-- WHAT YOU HAVE TO DO --
Would you restate the data exactly as given?

-- WORKING DATA --
__________________________________________________

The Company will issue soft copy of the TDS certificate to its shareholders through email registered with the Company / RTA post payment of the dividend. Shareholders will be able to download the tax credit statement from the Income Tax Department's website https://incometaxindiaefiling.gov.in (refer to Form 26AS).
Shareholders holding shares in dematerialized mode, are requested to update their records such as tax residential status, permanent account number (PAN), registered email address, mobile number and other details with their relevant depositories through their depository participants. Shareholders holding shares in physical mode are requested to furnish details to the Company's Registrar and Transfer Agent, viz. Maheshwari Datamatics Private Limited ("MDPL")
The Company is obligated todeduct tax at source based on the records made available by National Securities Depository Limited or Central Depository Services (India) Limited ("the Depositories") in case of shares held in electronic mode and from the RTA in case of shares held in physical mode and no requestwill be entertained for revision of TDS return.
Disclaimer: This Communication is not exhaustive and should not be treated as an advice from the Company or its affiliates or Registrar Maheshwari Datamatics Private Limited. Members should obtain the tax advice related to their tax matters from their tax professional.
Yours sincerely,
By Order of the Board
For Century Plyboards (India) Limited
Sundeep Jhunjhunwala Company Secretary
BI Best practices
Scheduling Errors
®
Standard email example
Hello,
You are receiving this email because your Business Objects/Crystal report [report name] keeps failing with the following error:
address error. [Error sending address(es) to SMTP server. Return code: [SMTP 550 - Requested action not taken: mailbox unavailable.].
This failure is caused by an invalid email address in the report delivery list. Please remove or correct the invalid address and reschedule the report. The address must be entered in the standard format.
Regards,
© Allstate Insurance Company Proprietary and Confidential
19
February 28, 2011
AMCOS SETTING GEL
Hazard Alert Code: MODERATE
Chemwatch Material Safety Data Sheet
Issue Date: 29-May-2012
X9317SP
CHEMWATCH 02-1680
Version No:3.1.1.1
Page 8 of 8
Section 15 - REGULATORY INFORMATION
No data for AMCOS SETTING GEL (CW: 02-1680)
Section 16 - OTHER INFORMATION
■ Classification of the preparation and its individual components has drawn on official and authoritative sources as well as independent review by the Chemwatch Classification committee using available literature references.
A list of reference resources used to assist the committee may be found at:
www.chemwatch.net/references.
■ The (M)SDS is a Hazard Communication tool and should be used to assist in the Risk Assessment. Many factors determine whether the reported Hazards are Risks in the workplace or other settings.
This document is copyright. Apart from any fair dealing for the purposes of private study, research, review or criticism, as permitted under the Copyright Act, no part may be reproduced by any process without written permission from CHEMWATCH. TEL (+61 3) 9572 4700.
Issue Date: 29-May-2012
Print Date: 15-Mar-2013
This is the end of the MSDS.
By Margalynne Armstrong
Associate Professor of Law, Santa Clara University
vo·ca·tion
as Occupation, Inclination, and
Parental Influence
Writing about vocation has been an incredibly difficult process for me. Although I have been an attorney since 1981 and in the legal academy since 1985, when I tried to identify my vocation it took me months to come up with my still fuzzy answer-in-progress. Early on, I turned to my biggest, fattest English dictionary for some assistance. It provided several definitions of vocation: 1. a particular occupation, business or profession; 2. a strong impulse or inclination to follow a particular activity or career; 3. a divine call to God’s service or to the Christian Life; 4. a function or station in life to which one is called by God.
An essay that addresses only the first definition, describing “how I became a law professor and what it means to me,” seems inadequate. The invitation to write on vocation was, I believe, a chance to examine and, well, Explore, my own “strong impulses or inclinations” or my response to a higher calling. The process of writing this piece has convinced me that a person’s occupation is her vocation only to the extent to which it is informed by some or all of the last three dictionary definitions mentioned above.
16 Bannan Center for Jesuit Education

__________________________________________________

-- SOLUTION FOR THIS TASK --
The Company will issue soft copy of the TDS certificate to its shareholders through email registered with the Company / RTA post payment of the dividend. Shareholders will be able to download the tax credit statement from the Income Tax Department's website https://incometaxindiaefiling.gov.in (refer to Form 26AS).
Shareholders holding shares in dematerialized mode, are requested to update their records such as tax residential status, permanent account number (PAN), registered email address, mobile number and other details with their relevant depositories through their depository participants. Shareholders holding shares in physical mode are requested to furnish details to the Company's Registrar and Transfer Agent, viz. Maheshwari Datamatics Private Limited ("MDPL")
The Company is obligated todeduct tax at source based on the records made available by National Securities Depository Limited or Central Depository Services (India) Limited ("the Depositories") in case of shares held in electronic mode and from the RTA in case of shares held in physical mode and no requestwill be entertained for revision of TDS return.
Disclaimer: This Communication is not exhaustive and should not be treated as an advice from the Company or its affiliates or Registrar Maheshwari Datamatics Private Limited. Members should obtain the tax advice related to their tax matters from their tax professional.
Yours sincerely,
By Order of the Board
For Century Plyboards (India) Limited
Sundeep Jhunjhunwala Company Secretary
BI Best practices
Scheduling Errors
®
Standard email example
Hello,
You are receiving this email because your Business Objects/Crystal report [report name] keeps failing with the following error:
address error. [Error sending address(es) to SMTP server. Return code: [SMTP 550 - Requested action not taken: mailbox unavailable.].
This failure is caused by an invalid email address in the report delivery list. Please remove or correct the invalid address and reschedule the report. The address must be entered in the standard format.
Regards,
© Allstate Insurance Company Proprietary and Confidential
19
February 28, 2011
AMCOS SETTING GEL
Hazard Alert Code: MODERATE
Chemwatch Material Safety Data Sheet
Issue Date: 29-May-2012
X9317SP
CHEMWATCH 02-1680
Version No:3.1.1.1
Page 8 of 8
Section 15 - REGULATORY INFORMATION
No data for AMCOS SETTING GEL (CW: 02-1680)
Section 16 - OTHER INFORMATION
■ Classification of the preparation and its individual components has drawn on official and authoritative sources as well as independent review by the Chemwatch Classification committee using available literature references.
A list of reference resources used to assist the committee may be found at:
www.chemwatch.net/references.
■ The (M)SDS is a Hazard Communication tool and should be used to assist in the Risk Assessment. Many factors determine whether the reported Hazards are Risks in the workplace or other settings.
This document is copyright. Apart from any fair dealing for the purposes of private study, research, review or criticism, as permitted under the Copyright Act, no part may be reproduced by any process without written permission from CHEMWATCH. TEL (+61 3) 9572 4700.
Issue Date: 29-May-2012
Print Date: 15-Mar-2013
This is the end of the MSDS.
By Margalynne Armstrong
Associate Professor of Law, Santa Clara University
vo·ca·tion
as Occupation, Inclination, and
Parental Influence
Writing about vocation has been an incredibly difficult process for me. Although I have been an attorney since 1981 and in the legal academy since 1985, when I tried to identify my vocation it took me months to come up with my still fuzzy answer-in-progress. Early on, I turned to my biggest, fattest English dictionary for some assistance. It provided several definitions of vocation: 1. a particular occupation, business or profession; 2. a strong impulse or inclination to follow a particular activity or career; 3. a divine call to God’s service or to the Christian Life; 4. a function or station in life to which one is called by God.
An essay that addresses only the first definition, describing “how I became a law professor and what it means to me,” seems inadequate. The invitation to write on vocation was, I believe, a chance to examine and, well, Explore, my own “strong impulses or inclinations” or my response to a higher calling. The process of writing this piece has convinced me that a person’s occupation is her vocation only to the extent to which it is informed by some or all of the last three dictionary definitions mentioned above.
16 Bannan Center for Jesuit Education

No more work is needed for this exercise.